If finalization itself fails or returns empty content, only then use a clear fallback message explaining that the run could not produce a usable answer.

Limited Parallel Team Execution

parallel team nodes should run concurrently without rewriting the runtime.

Design:

  • Keep sequence and DAG behavior on the shared loop where appropriate.
  • For parallel graph batches, run nodes through isolated AgentLoop instances.
  • Each isolated loop uses the same workspace and service configuration so session and run records remain queryable from the same stores.
  • Add max_parallel_team_nodes, default 3.
  • Use an asyncio.Semaphore in the scheduler to bound concurrent nodes.
  • Return TeamRunResult.node_results in graph node order, not completion order.

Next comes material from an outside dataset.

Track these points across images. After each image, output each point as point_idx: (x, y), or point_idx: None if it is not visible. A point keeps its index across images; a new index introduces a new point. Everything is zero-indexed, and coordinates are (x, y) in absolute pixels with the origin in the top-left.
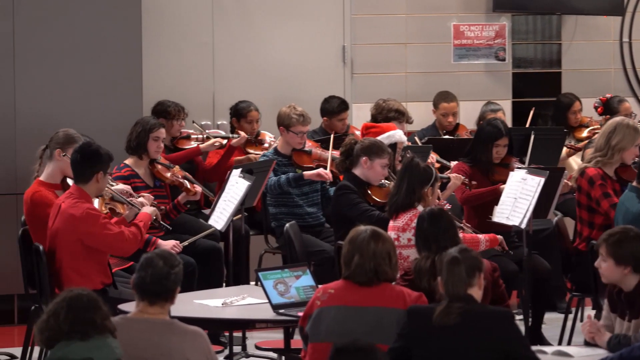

The implementation should check shared store concurrency. If the current store is not safe for concurrent async writes, add a narrow lock around session/task/run store writes used by these parallel runs.

Validation Prompt

The validation prompt should consume the full rendered evidence packet, without [:2500], [:500], or [:12] fixed caps.

Required validator instructions:

  • Return only JSON with the validation fields.
  • If evidence is incomplete, return insufficient_evidence.
  • Only return rejected for clear contradiction or clear task failure.
  • Do not infer fabrication from missing evidence.
  • Do not claim a source lacks a fact unless the rendered evidence proves that absence.
  • Treat user feedback as the final business judgment outside automatic validation.

The validator should still be strict about answer quality when evidence is sufficient.

Validation Debug Metadata

Each task_validation_snapshotted event should record:

  • validation result;
  • validation status;
  • attempt index;
  • evidence run ids;
  • evidence session ids;
  • tool result count;
  • evidence character length;
  • validator raw response;
  • rendered validation input or prompt, unless a debug setting disables full prompt storage.

This makes future investigations direct: inspect the exact input the validator saw before interpreting its decision.

Log Snapshot Size

llm_request_snapshotted currently stores complete messages and complete tool schemas in both payload and content. That makes logs large and slows inspection.

Default behavior should change to store a compact payload:

  • iteration;
  • provider name and model;
  • message count;
  • tool names;
  • message character length;
  • tool schema character length;
  • max tokens, temperature, thinking flag.

Full request snapshots should be controlled by a debug config flag. This does not reduce validation evidence because evidence comes from transcript and tool result events.

Testing Plan

Add or update focused unit tests:

  1. Validation evidence is not fixed-truncated. A fact after the first 500 characters of a tool result still appears in the validator input.
  2. Missing evidence returns insufficient_evidence and moves the task to needs_review, not failed.
  3. A team node that ends with max_tool_iterations preserves tool evidence in NodeRunResult.evidence.
  4. Team final synthesis defaults to tools=None and receives rendered team evidence.
  5. Parallel team nodes start concurrently under a bounded semaphore and results remain in graph order.
  6. Tool loop finalization produces a user-visible answer instead of the placeholder stop message.
  7. Status transitions cover accepted -> awaiting_feedback, insufficient_evidence -> needs_review, validator_error -> needs_review, and terminal failed.
  8. Validation debug events include evidence metadata and validator raw response.

Migration Notes

To reduce risk, implement in layers:

  1. Add evidence models and builders without changing behavior.
  2. Attach evidence to team node results.
  3. Switch final synthesis for team plans to no-tools evidence synthesis.
  4. Switch validation to evidence packets and new statuses.
  5. Add no-tools finalization for tool iteration limits.
  6. Add limited isolated-loop parallel execution.
  7. Slim llm_request_snapshotted behind a debug flag.

This order keeps each change testable and lets the old transcript-summary path remain as a temporary fallback while evidence packets are introduced.